* **Brief**:
Give every line of the records exactly, please, from the first up to and including the one containing "This is an application".

* **Stored items**:
Segment Open
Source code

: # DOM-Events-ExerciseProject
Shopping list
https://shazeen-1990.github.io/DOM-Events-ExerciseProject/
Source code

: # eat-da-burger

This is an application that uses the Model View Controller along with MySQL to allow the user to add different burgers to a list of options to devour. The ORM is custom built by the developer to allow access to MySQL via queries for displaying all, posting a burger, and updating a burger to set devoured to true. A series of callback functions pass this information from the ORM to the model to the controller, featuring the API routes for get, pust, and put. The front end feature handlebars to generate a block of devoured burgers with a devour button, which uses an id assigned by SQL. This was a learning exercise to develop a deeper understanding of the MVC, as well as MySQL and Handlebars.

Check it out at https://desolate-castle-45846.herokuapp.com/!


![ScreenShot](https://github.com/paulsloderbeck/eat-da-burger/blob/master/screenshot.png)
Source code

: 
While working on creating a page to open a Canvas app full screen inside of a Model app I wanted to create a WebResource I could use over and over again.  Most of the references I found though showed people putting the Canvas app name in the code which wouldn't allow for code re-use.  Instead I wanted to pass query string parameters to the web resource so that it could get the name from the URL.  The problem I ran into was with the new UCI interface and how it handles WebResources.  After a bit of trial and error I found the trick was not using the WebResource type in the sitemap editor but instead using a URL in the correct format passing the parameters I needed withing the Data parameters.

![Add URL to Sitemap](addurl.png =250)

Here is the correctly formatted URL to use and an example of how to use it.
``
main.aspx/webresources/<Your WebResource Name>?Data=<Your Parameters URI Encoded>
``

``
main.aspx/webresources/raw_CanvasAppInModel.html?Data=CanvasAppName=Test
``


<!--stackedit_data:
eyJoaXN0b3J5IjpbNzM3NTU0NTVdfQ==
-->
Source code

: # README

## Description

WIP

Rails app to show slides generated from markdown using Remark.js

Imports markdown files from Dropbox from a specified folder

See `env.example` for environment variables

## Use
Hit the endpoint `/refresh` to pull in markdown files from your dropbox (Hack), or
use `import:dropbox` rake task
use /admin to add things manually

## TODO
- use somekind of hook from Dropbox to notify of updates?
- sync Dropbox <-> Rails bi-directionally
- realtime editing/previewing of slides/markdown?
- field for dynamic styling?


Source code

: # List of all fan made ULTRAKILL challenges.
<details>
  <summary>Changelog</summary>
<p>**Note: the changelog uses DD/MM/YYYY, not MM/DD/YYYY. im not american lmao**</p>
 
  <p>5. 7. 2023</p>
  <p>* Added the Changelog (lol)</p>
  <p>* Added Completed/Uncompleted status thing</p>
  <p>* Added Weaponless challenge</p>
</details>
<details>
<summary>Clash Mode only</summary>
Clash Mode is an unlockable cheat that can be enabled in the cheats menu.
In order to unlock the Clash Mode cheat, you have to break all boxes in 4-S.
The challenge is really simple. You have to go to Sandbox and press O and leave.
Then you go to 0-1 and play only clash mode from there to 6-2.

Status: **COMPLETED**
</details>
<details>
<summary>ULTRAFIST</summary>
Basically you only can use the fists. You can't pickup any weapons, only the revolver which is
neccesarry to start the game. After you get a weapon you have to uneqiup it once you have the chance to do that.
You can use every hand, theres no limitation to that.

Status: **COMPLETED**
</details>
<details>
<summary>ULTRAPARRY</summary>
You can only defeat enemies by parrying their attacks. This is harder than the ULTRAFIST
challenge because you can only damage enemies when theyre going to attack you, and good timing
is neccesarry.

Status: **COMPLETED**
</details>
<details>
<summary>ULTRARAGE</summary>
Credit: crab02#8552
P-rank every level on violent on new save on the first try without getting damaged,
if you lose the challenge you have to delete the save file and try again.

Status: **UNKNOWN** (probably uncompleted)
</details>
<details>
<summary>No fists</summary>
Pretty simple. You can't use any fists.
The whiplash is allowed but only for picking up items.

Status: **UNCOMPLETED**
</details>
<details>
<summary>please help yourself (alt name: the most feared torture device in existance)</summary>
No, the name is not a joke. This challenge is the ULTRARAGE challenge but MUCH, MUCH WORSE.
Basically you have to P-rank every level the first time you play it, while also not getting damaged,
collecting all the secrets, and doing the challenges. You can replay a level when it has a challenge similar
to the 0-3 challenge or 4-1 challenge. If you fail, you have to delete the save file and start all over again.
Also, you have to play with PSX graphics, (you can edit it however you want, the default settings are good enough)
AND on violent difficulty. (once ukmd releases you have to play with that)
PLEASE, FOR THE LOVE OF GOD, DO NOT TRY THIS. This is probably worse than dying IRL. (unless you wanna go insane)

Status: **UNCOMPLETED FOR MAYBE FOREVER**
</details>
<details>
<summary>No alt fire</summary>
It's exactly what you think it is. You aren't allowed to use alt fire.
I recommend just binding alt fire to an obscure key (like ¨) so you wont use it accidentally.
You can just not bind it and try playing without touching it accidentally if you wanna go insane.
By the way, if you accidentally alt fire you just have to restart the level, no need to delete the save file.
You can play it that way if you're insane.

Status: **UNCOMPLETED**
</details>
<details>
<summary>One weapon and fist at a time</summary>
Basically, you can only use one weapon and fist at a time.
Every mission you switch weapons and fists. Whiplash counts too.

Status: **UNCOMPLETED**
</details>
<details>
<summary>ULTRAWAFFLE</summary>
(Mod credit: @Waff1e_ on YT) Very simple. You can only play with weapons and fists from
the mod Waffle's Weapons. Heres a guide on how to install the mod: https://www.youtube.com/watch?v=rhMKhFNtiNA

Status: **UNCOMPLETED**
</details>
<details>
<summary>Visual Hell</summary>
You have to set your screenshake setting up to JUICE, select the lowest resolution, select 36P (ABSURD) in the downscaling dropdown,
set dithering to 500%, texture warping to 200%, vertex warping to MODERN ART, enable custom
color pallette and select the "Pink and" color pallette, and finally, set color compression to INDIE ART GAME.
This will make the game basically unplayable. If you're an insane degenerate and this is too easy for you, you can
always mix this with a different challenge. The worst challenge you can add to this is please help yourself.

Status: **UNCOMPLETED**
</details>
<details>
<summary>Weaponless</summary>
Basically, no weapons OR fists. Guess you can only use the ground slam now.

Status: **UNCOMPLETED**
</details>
Segment Closed
* **Solution to the problem**:
Source code

: # DOM-Events-ExerciseProject
Shopping list
https://shazeen-1990.github.io/DOM-Events-ExerciseProject/
Source code

: # eat-da-burger

This is an application that uses the Model View Controller along with MySQL to allow the user to add different burgers to a list of options to devour. The ORM is custom built by the developer to allow access to MySQL via queries for displaying all, posting a burger, and updating a burger to set devoured to true. A series of callback functions pass this information from the ORM to the model to the controller, featuring the API routes for get, pust, and put. The front end feature handlebars to generate a block of devoured burgers with a devour button, which uses an id assigned by SQL. This was a learning exercise to develop a deeper understanding of the MVC, as well as MySQL and Handlebars.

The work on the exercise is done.